Depuis plus d’un mois, se tient à Conakry le procès en lien aux douloureux événements du 28 septembre 2009 au cours desquels des dizaines de guinéens ont été massacrés par des forces militaires et paramilitaires guinéennes, plus d’une centaine de femmes violées par les mêmes éléments et de nombreuses personnes disparues. Le premier constat qui a été dressé, est que l’instruction de ce dossier souffre de nombreuses lacunes. D’importants acteurs, civils, militaires et paramilitaires de ce drame ne sont pas inquiétés.

Ce coup d’État perpétré le 22 décembre 2008, à la mort du Général Lansana Conté, qui présidait aux destinées du pays (3 avril 1984 – 21 décembre 2008), contrairement à celui du 5 septembre 2021, perpétré par Colonel Mamadi Doumbouya, était inutile. Certes que le Général-Président était dans un état grabataire et que les institutions ne fonctionnaient pas normalement, mais il reste que la situation sociopolitique n’était pas tendue comme celle que vivait le pays sous « Alpha Condé III« . Malheureusement, par le manque de courage des dirigeants des institutions, qui n’ont pas voulu appliquer les règles constitutionnelles, le coup d’État de Moussa Dadis Camara a été rendu possible grâce aux éléments du Bataillon Autonome des Troupes aéroportées (BATA) du Camp Alpha Yaya.

Me Lamine Sidimé, Président de la Cour suprême et ancien premier ministre, un des principaux rédacteurs de la Loi fondamentale de 1992, auraient dû faire constater, de commun accord avec les autres paliers du pouvoir, la vacance du pouvoir et ainsi éviter au pays les conséquences sociopolitiques et économiques de ce coup d’État inutile, qui a débouché sur des élections tripatouillées par la France, la francophonie, le silence coupable des États-Unis, le tout sous la direction de la Cedeao dirigée alors par Ibn Chambass. Le CNDD du Capitaine Dadis n’avait ni légitimité ni légalité. Le CNRD du colonel Doumbouya, même s’il a perdu sa légitimité, du fait de son installation dans ses fonctions de président de la Transition par la Cour suprême, garde sa légalité.

Les membres du CNDD, de son gouvernement et de leurs collaborateurs civils qui sont les seuls responsables de ces douloureux événements du 28 septembre 2009

Les organisateurs « des manifestations interdites » ne sont nullement responsables des massacres, viols et autres disparitions du 28 septembre 2009. Ce sont plutôt les membres du CNDD, de son gouvernement et de leurs collaborateurs civils qui sont les seuls responsables de ces douloureux événements, au cour desquels, il faut le souligner, Cellou Dalein Diallo a été brutalisé et laissé pour mort. Sans l’intervention d’Abdoulaye Wade, alors président du Sénégal, nul ne sait si aujourd’hui le leader de l’UFDG serait encore en vie.

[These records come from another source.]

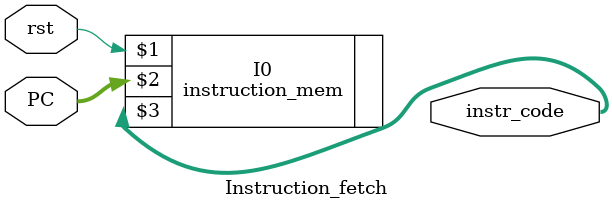
<source format=v>
`timescale 1ns / 1ps

module Instruction_fetch(
    
    input rst,
    input [31:0]PC,
    output [31:0]instr_code
    );
    
    instruction_mem I0(rst, PC, instr_code);
    
    
endmodule

</source>
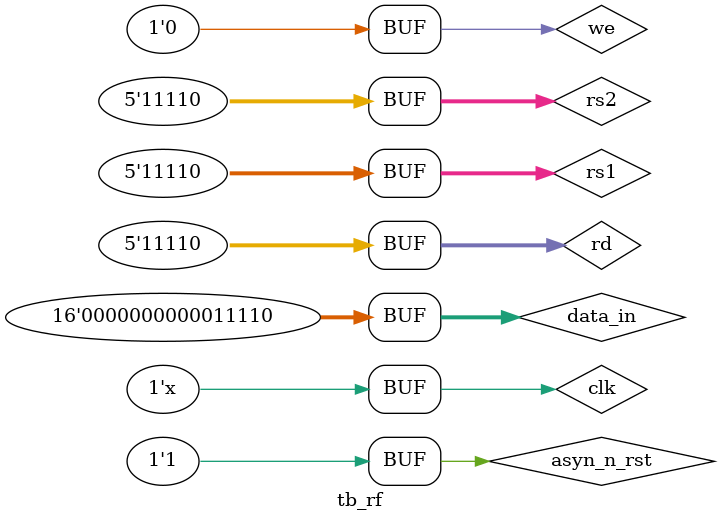
<source format=sv>
module tb_rf;

		parameter RF_ADDRESS_WIDTH=5;
		parameter DATA_WIDTH=16;
		
		logic clk;
		logic asyn_n_rst;
		logic we;
		logic [RF_ADDRESS_WIDTH-1:0] rs1;
		logic [RF_ADDRESS_WIDTH-1:0] rs2;
		logic [RF_ADDRESS_WIDTH-1:0] rd;
		logic [DATA_WIDTH-1:0] data_in;
		logic [DATA_WIDTH-1:0] Qs1;
		logic [DATA_WIDTH-1:0] Qs2;
		
		rf #(
				.RF_ADDRESS_WIDTH(RF_ADDRESS_WIDTH),
				.DATA_WIDTH(DATA_WIDTH)
		) RF0 (
				.clk(clk),
				.asyn_n_rst(asyn_n_rst),
				.we(we),
				.rs1(rs1),
				.rs2(rs2),
				.rd(rd),
				.data_in(data_in),
				.Qs1(Qs1),
				.Qs2(Qs2)
		);
		
		initial
			begin
				clk 			= 0;
				asyn_n_rst 	= 1;
				we 			= 0;
				rs1			= 0;
				rs2			= 0;
				rd				= 0;
				data_in		= 0;
			end
			
		always
			begin
				#20ns;
				clk = ~clk;
			end
			
		always
			begin
				we = 1;
				#100ns;
				for (int i = 0; 31 > i; i++)
					begin
						#40ns;
						data_in = i;
						rd = i;
					end
				we = 0;
				#100ns;
				for (int i = 0; 31 > i; i++)
					begin
						#40ns;
						rs1 = i;
						rs2 = i;
					end
					#40ns;
			end

endmodule

</source>
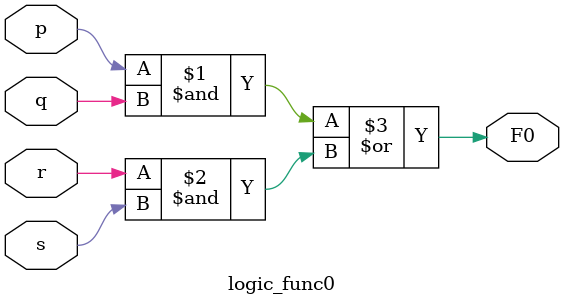
<source format=v>

module logic_func0 (
    input  wire p,        // Input signal p (first input)
    input  wire q,        // Input signal q (second input)
    input  wire r,        // Input signal r (third input)
    input  wire s,        // Input signal s (fourth input)
    output wire F0        // Output function F0
);

// F0 implements AND-OR logic: F0 = (p & q) | (r & s)
// This means F0 is 1 when:
//   - Both p AND q are 1, OR
//   - Both r AND s are 1, OR
//   - Both conditions are true
assign F0 = (p & q) | (r & s);

endmodule

</source>
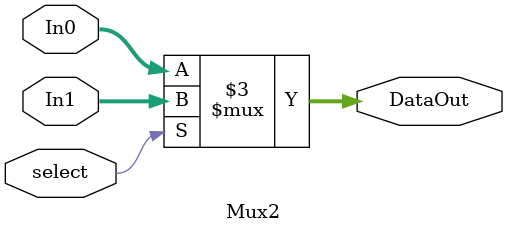
<source format=sv>
module Mux2 #(
    parameter data_bus = 32
) (
    input logic select,
    input logic [data_bus-1:0] In0,
    input logic [data_bus-1:0] In1,
    output logic [data_bus-1:0] DataOut
);
	always_comb begin
		if (select) DataOut <= In1;
		else DataOut <= In0;
	end
endmodule
</source>
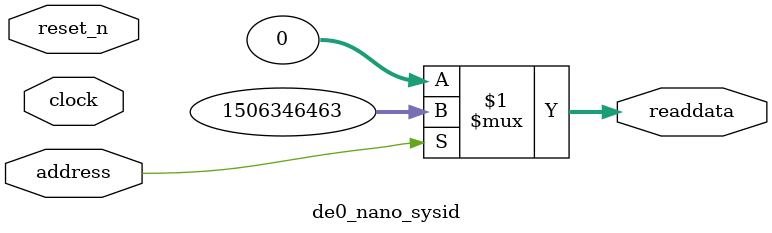
<source format=v>

`timescale 1ns / 1ps
// synthesis translate_on

// turn off superfluous verilog processor warnings 
// altera message_level Level1 
// altera message_off 10034 10035 10036 10037 10230 10240 10030 

module de0_nano_sysid (
               // inputs:
                address,
                clock,
                reset_n,

               // outputs:
                readdata
             )
;

  output  [ 31: 0] readdata;
  input            address;
  input            clock;
  input            reset_n;

  wire    [ 31: 0] readdata;
  //control_slave, which is an e_avalon_slave
  assign readdata = address ? 1506346463 : 0;

endmodule




</source>
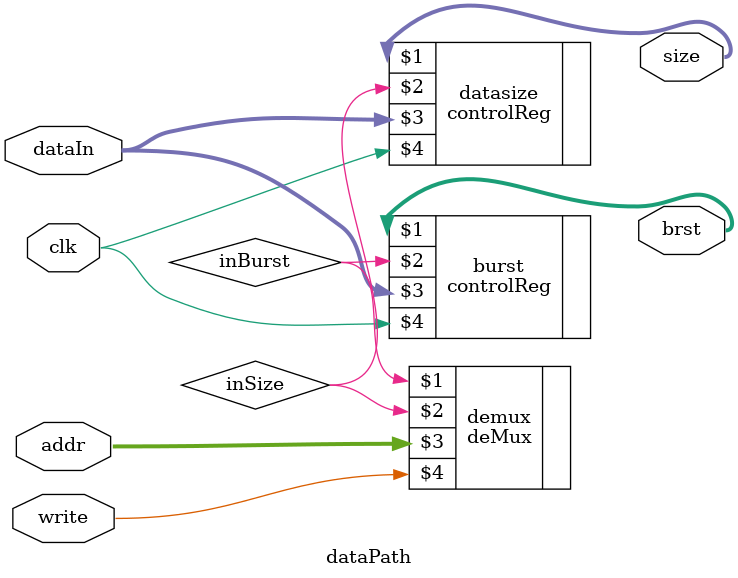
<source format=v>
module dataPath(clk,size,dataIn,addr,write,brst);

input write,clk;
input [31:0] dataIn;
input [3:0] addr;
//output [31:0] size;
output [31:0] brst,size;
wire inSize,inBurst;

controlReg  burst(brst,inBurst,dataIn,clk);
controlReg datasize(size,inSize,dataIn,clk);
deMux demux(inBurst,inSize,addr,write);

endmodule


//module controlReg(dataOut,write,dataIn,clk);
</source>
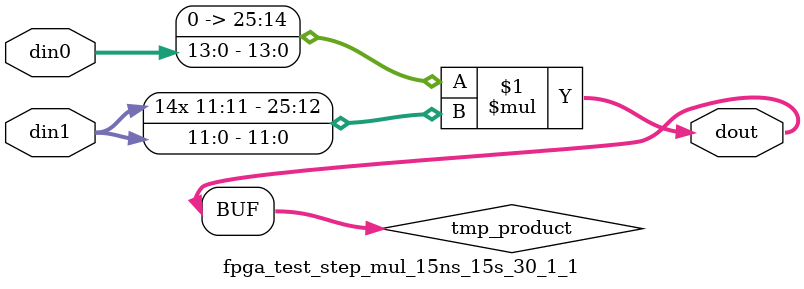
<source format=v>

`timescale 1 ns / 1 ps

  module fpga_test_step_mul_15ns_15s_30_1_1(din0, din1, dout);
parameter ID = 1;
parameter NUM_STAGE = 0;
parameter din0_WIDTH = 14;
parameter din1_WIDTH = 12;
parameter dout_WIDTH = 26;

input [din0_WIDTH - 1 : 0] din0; 
input [din1_WIDTH - 1 : 0] din1; 
output [dout_WIDTH - 1 : 0] dout;

wire signed [dout_WIDTH - 1 : 0] tmp_product;











assign tmp_product = $signed({1'b0, din0}) * $signed(din1);










assign dout = tmp_product;







endmodule

</source>
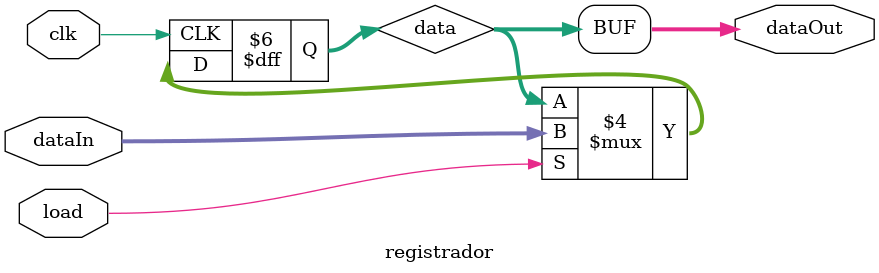
<source format=v>

module registrador #(
    parameter BITS = 63
    )(
    input clk,
    input load,
    input [BITS:0] dataIn,
    output [BITS:0] dataOut
);

reg [BITS:0] data;

initial begin
    data = 0;
end

always @(posedge clk) begin
    if (load == 1) begin
        data <= dataIn;
    end
end

assign dataOut = data;

endmodule
</source>
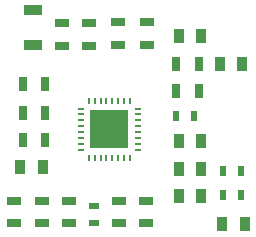
<source format=gbp>
G04 Layer_Color=128*
%FSLAX44Y44*%
%MOMM*%
G71*
G01*
G75*
%ADD30R,0.9000X1.3000*%
%ADD31R,1.6000X0.9000*%
%ADD32R,0.6000X0.9000*%
%ADD33R,0.7000X1.3000*%
%ADD34R,1.3000X0.7000*%
%ADD35R,0.9000X0.6000*%
%ADD36R,3.3000X3.3000*%
%ADD37R,0.6000X0.2300*%
%ADD38R,0.2300X0.6000*%
D30*
X332500Y185777D02*
D03*
X313500D02*
D03*
X348503Y297000D02*
D03*
X367503D02*
D03*
X332500Y208540D02*
D03*
X313500D02*
D03*
X369500Y162000D02*
D03*
X350500D02*
D03*
X198500Y210237D02*
D03*
X179500D02*
D03*
X332500Y232000D02*
D03*
X313500D02*
D03*
X332500Y321000D02*
D03*
X313500D02*
D03*
D31*
X190000Y313500D02*
D03*
Y342500D02*
D03*
D32*
X366500Y186000D02*
D03*
X351500D02*
D03*
X351500Y207000D02*
D03*
X366500D02*
D03*
X326500Y252763D02*
D03*
X311500D02*
D03*
D33*
X200500Y256003D02*
D03*
X181500D02*
D03*
X181500Y280000D02*
D03*
X200500D02*
D03*
X200500Y233000D02*
D03*
X181500D02*
D03*
X330500Y274000D02*
D03*
X311500D02*
D03*
X330500Y297003D02*
D03*
X311500D02*
D03*
D34*
X220992Y181500D02*
D03*
Y162500D02*
D03*
X238005Y312500D02*
D03*
Y331500D02*
D03*
X174000Y162500D02*
D03*
Y181500D02*
D03*
X215002Y331500D02*
D03*
Y312500D02*
D03*
X286003Y162275D02*
D03*
Y181275D02*
D03*
X197990Y162500D02*
D03*
Y181500D02*
D03*
X262997Y162275D02*
D03*
Y181275D02*
D03*
X286930Y332500D02*
D03*
Y313500D02*
D03*
X262000Y332500D02*
D03*
Y313500D02*
D03*
D35*
X241995Y177275D02*
D03*
Y162275D02*
D03*
D36*
X255000Y242000D02*
D03*
D37*
X279000Y259500D02*
D03*
Y254500D02*
D03*
Y249500D02*
D03*
Y244500D02*
D03*
Y239500D02*
D03*
Y234500D02*
D03*
Y229500D02*
D03*
Y224500D02*
D03*
X231000D02*
D03*
Y229500D02*
D03*
Y234500D02*
D03*
Y239500D02*
D03*
Y244500D02*
D03*
Y249500D02*
D03*
Y254500D02*
D03*
Y259500D02*
D03*
D38*
X272500Y218000D02*
D03*
X267500D02*
D03*
X262500D02*
D03*
X257500D02*
D03*
X252500D02*
D03*
X247500D02*
D03*
X242500D02*
D03*
X237500D02*
D03*
Y266000D02*
D03*
X242500D02*
D03*
X247500D02*
D03*
X252500D02*
D03*
X257500D02*
D03*
X262500D02*
D03*
X267500D02*
D03*
X272500D02*
D03*
M02*

</source>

Les autorités guinéennes, en décidant de conduire une transition excluant les véritables forces vives du pays et en cherchant à les empêcher de participer aux prochaines joutes électorales, ont plongé le pays dans une crise plus marquée que celle qui prévalait à leur prise du pouvoir le 5 septembre 2021. Vont-elles maintenant comprendre qu’un retour à l’ordre constitutionnel normal passe la mise en place d’institutions fortes inviolables, surtout celles des domaines législatif et judiciaire. Une CRIEF indépendante et juste est indispensable pour la saine gestion des biens publics, des tribunaux qui font respecter les Lois favorisent la paix, l’équité et la justice et la lutte contre l’ethnocentrisme, le régionalisme, la répression des forces militaires et paramilitaires.

Aujourd’hui le CNRD doit éviter le erreurs et fautes du CNDD du Capitaine Dadis et du Général Sékouba Konaté. Les autorités de la transition guinéenne doivent collaborer avec les forces vives réelles, regroupées au sein du Quatuor et de leurs alliés, pour mettre en place des institutions qui permettront d’organiser des élections inclusives et démocratiques.